→ **ASSIGNMENT**
Rewrite the text of the records below, replacing "Share This Post" with "Share This Page" and changing nothing else. Leave out the pictures.

Stored records
========================================

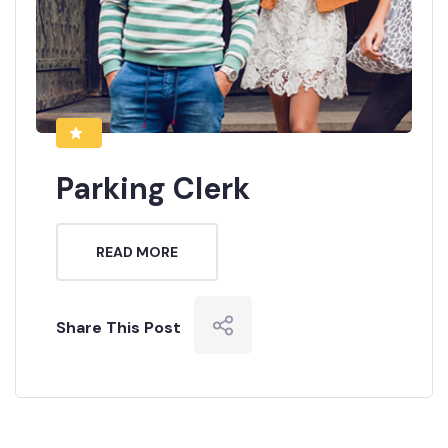
Parking Clerk
READ MORE
Share This Post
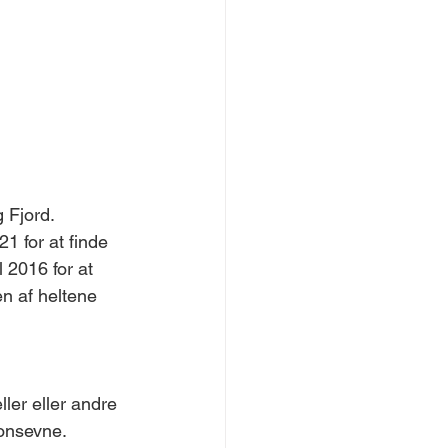
 Fjord. 
1 for at finde 
l 2016 for at 
en af heltene 
ller eller andre 
onsevne.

========================================

→ **REPLY TO THE TASK**
Parking Clerk
READ MORE
Share This Page
 Fjord. 
1 for at finde 
l 2016 for at 
en af heltene 
ller eller andre 
onsevne.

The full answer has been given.